Visa is pulling out of Palo Alto, having listed its 64,000-square-foot offices for sublease.
The San Francisco-based credit card company wants a tenant to take the three-story office building at 385 Sherman Avenue in Evergreen Park, the Silicon Valley Business Journal reported.
The move is part of a real estate strategy Visa unveiled in 2019 when it said it would lease 300,000 square feet for its global headquarters at San Francisco’s Mission Rock and redesign its Foster City campus.
The company then said it would close its Palo Alto office. The space is available through 2029, according to the listing, which didn’t give an asking rent.

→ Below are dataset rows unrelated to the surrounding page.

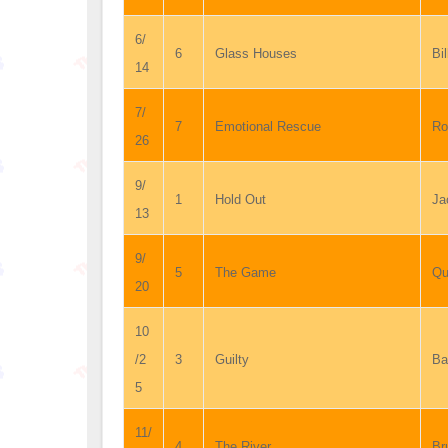
6/
6
Glass Houses
Bil
14
7/
7
Emotional Rescue
Ro
26
9/
1
Hold Out
Ja
13
9/
5
The Game
Qu
20
10
/2
3
Guilty
Ba
5
11/
4
The River
Br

Tucker Forbes, Luke Wilson and Phil Arnautou of Colliers hold the listing, which includes four homes in back totalling 4,400 square feet. A 1,600-square-foot balcony is leased for public art.

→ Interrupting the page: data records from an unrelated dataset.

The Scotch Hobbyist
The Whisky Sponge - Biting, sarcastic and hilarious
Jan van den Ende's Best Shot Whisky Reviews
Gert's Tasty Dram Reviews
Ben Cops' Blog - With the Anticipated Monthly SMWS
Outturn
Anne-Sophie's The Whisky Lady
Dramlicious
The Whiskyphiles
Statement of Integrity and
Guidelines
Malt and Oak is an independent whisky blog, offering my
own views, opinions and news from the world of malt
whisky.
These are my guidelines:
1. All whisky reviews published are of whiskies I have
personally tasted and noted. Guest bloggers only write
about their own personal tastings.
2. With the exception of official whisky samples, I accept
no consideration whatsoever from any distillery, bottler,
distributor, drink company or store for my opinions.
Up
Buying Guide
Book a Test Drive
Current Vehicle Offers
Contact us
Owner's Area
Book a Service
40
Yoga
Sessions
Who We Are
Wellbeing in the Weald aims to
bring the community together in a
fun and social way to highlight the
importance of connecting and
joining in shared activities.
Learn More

Visa leased the Palo Alto office in 2016 to allow 300 employees to focus on research and development. Rajat Taneja, Visa’s executive vice president of technology, said a Palo Alto office would help Visa recruit Silicon Valley tech workers.

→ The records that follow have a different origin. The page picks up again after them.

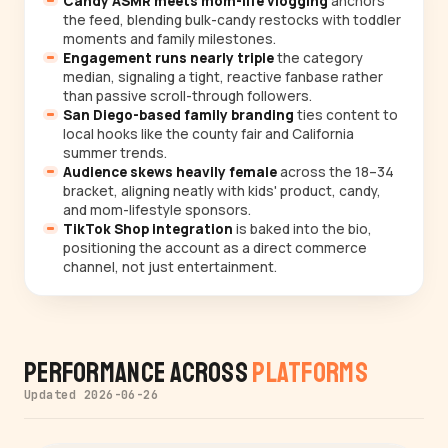
Candy ASMR meets mom-life vlogging
anchors
the feed, blending bulk-candy restocks with toddler
moments and family milestones.
Engagement runs nearly triple
the category
median, signaling a tight, reactive fanbase rather
than passive scroll-through followers.
San Diego-based family branding
ties content to
local hooks like the county fair and California
summer trends.
Audience skews heavily female
across the 18–34
bracket, aligning neatly with kids' product, candy,
and mom-lifestyle sponsors.
TikTok Shop integration
is baked into the bio,
positioning the account as a direct commerce
channel, not just entertainment.
Performance Across
Platforms
Updated 2026-06-26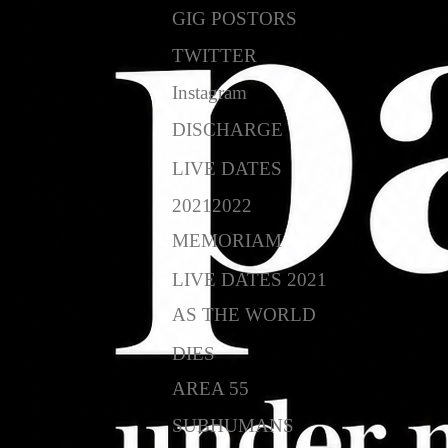
GIG POSTORS
TWITTER
Instagram
DISCHARGE
LIVE DATES
20212022
MEMORIAM
LIVE DATES 2021
AS THE WORLD
DIES
AREA 55
SUBHUMANS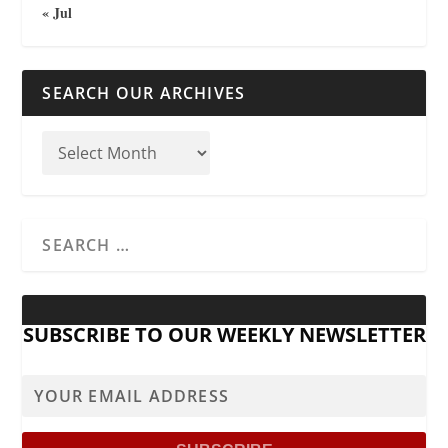
« Jul
SEARCH OUR ARCHIVES
SUBSCRIBE TO OUR WEEKLY NEWSLETTER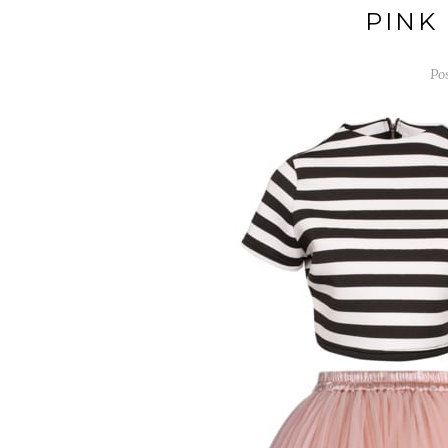
PINK
Po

The company plans to relocate its Palo Alto employees to Foster City, where it owns roughly a million square feet, Visa has said.
Oakland developer The Minkoff Group built the office building at 385 Sherman in 2016. Two years later, it sold it to Los Angeles-based American Realty Advisors for $138 million.
The property’s value was likely boosted by the four residences Minkoff built into the back of the building, market observers told the Business Journal at the time. Minkoff included those units as part of a local density bonus program that allowed it to swap on-site homes for larger offices.
In April 2021, Visa CEO Alfred Kelly Jr. bought a lakefront home in North Palm Beach, Florida, for $7.9 million.